• _TASK DIRECTIONS_
In the post about hearsay evidence, what was the value of the work Bill Allen's company performed on Stevens' home?

• _SELECTION_
Posts Tagged ‘hearsay evidence’

Great Lawyers and Hearsay

February 3, 2011

Stevens' Mug Shot (Public Domain)

We left off last time after Alaskan Senator Ted Stevens was convicted of the felony offense of failing to report a $250,000 gift, on the basis of hearsay evidence. Remember the note that Stevens wrote to Bill Allen whose company performed $250,000 of work on Stevens’ home and was never paid for the work:

Dear Bill,

Thanks for all the work on the chalet. You owe me a bill – remember Torricelli, my friend. Friendship is one thing – compliance with these ethics rules entirely different. I asked Bob P to talk to you about this so don’t get P.O.’ed at him – it just has to be done right.

This time we pose the question of what was his lawyer thinking when that piece of evidence reared its head.

Here again is the transcript:

Q: Did you send Senator Stevens a bill or an invoice after you received the note from him?

A: No.

Q: Mr. Allen, do you remember having a conversation with Mr. Persons after you got the note from Senator Stevens?

A: Yes.

Q: What did Mr. Persons tell you?

A: He said oh, Bill, don’t worry about getting a bill. He said, Ted is just covering his ass.

Bill Allen testifying about something that Bob Persons told him. Textbook hearsay evidence. And look at the third question. A lawyer representing Stevens would need to be comatose or dead not to rear up and object to that question before Allen had a chance to answer it. A second-year law student would not have missed that objection. You wouldn’t have missed it.

• _MATERIAL PROVIDED_
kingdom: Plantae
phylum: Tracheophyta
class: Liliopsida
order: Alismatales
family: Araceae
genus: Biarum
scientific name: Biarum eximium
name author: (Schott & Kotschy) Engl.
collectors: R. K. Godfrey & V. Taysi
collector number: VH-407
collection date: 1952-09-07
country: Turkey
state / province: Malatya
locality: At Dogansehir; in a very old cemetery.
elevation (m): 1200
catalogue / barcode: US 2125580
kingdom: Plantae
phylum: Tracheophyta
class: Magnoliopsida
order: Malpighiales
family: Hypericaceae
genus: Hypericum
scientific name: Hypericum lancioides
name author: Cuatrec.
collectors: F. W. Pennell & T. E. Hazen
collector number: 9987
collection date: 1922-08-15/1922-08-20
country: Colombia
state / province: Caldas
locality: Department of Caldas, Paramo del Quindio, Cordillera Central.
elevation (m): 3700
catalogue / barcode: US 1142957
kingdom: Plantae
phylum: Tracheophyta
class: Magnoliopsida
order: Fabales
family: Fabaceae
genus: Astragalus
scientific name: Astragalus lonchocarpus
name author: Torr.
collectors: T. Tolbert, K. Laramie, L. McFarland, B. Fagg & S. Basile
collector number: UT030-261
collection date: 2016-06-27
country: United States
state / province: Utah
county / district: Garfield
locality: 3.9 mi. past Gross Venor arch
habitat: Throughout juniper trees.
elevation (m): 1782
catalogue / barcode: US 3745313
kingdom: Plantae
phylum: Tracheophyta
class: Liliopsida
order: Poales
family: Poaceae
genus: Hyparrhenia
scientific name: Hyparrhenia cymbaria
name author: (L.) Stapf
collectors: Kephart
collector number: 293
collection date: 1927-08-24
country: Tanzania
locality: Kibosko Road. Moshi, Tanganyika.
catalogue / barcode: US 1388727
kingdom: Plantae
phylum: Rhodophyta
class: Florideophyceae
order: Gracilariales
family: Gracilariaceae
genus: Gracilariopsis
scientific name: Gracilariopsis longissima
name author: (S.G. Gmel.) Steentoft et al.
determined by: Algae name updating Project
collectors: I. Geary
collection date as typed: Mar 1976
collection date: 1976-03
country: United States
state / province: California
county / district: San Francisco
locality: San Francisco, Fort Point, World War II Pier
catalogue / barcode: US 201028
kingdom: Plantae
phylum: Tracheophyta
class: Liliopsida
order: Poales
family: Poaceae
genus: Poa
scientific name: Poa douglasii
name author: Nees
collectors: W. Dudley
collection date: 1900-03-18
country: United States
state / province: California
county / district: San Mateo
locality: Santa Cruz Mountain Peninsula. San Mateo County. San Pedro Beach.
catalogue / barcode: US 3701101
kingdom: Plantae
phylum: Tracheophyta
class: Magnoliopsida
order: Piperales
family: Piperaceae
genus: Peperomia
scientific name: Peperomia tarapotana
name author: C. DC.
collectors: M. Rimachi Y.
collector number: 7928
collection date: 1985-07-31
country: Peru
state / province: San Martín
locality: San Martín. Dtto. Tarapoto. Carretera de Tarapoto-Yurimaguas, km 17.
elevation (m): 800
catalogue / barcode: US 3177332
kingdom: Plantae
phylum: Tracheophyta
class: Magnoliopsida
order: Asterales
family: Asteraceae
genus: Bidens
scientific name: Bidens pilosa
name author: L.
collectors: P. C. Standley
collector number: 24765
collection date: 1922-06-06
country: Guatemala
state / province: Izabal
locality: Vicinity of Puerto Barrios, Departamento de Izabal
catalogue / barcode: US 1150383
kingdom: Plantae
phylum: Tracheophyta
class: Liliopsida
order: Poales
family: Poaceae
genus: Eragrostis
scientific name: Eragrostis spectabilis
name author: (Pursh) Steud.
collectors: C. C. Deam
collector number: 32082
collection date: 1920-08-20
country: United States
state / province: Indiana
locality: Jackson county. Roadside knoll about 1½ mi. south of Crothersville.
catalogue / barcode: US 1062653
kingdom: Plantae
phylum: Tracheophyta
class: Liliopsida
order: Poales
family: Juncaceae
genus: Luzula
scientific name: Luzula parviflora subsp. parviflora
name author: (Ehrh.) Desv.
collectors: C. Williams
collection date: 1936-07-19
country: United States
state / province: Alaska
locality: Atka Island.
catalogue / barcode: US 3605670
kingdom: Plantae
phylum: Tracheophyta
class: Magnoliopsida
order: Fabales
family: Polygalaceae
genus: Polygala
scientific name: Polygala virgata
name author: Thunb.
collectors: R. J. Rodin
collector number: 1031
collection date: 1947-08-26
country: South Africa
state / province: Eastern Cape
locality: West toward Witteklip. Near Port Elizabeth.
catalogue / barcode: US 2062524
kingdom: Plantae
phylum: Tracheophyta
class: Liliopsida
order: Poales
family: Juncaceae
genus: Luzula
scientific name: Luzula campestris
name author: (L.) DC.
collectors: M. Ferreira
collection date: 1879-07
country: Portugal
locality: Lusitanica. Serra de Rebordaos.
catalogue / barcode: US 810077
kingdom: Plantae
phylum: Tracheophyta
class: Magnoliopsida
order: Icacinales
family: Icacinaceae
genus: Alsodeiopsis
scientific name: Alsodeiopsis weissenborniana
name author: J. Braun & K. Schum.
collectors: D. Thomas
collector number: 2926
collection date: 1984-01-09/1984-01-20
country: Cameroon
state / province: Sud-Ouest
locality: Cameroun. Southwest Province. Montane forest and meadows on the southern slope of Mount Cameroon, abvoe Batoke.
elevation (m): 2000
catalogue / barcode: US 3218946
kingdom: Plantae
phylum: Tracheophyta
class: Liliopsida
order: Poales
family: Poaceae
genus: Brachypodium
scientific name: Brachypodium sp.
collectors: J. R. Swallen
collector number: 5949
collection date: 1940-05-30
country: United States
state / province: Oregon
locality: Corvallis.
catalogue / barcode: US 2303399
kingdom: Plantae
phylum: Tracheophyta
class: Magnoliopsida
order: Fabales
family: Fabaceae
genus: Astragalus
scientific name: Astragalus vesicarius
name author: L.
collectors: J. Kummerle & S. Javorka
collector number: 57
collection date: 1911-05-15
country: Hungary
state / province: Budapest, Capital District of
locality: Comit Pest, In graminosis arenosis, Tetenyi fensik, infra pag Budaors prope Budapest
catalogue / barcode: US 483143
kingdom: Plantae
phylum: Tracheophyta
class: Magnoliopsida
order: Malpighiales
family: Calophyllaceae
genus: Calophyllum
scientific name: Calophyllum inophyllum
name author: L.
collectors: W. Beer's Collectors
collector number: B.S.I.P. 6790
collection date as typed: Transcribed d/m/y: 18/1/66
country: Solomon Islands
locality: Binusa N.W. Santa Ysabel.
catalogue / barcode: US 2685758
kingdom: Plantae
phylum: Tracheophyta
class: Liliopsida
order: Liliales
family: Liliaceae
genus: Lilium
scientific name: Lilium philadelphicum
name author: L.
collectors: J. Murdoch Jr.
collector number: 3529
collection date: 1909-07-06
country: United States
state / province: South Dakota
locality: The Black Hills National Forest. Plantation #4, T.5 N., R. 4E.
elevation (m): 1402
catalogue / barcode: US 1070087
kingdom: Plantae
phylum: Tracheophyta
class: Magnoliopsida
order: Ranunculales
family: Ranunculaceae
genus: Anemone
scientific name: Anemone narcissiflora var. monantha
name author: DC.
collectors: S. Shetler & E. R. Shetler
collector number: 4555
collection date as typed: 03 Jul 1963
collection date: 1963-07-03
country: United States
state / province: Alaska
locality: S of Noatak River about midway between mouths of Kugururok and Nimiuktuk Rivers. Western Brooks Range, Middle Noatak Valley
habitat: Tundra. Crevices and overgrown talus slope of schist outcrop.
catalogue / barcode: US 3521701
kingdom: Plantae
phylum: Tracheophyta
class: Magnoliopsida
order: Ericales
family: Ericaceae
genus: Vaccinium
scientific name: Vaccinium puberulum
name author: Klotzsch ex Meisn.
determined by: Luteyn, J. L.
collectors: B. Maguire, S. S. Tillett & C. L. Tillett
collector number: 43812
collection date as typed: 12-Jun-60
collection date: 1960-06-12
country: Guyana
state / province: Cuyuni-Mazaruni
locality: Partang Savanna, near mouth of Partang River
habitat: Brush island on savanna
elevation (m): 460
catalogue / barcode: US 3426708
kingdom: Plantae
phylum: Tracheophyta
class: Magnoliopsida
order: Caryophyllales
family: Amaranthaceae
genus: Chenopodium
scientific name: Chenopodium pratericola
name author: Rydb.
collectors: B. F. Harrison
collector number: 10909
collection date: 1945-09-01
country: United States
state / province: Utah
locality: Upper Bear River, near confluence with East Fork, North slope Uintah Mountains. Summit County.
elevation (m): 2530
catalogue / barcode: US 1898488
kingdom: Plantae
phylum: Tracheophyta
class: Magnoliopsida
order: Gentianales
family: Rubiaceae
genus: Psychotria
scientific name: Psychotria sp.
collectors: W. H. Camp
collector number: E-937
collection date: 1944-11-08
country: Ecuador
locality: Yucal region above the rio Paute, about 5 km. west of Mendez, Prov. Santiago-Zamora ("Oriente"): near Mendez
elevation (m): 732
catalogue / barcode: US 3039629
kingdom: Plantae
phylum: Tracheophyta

• _REPLY TO THE EXERCISE_
$250,000, and the company was never paid for it.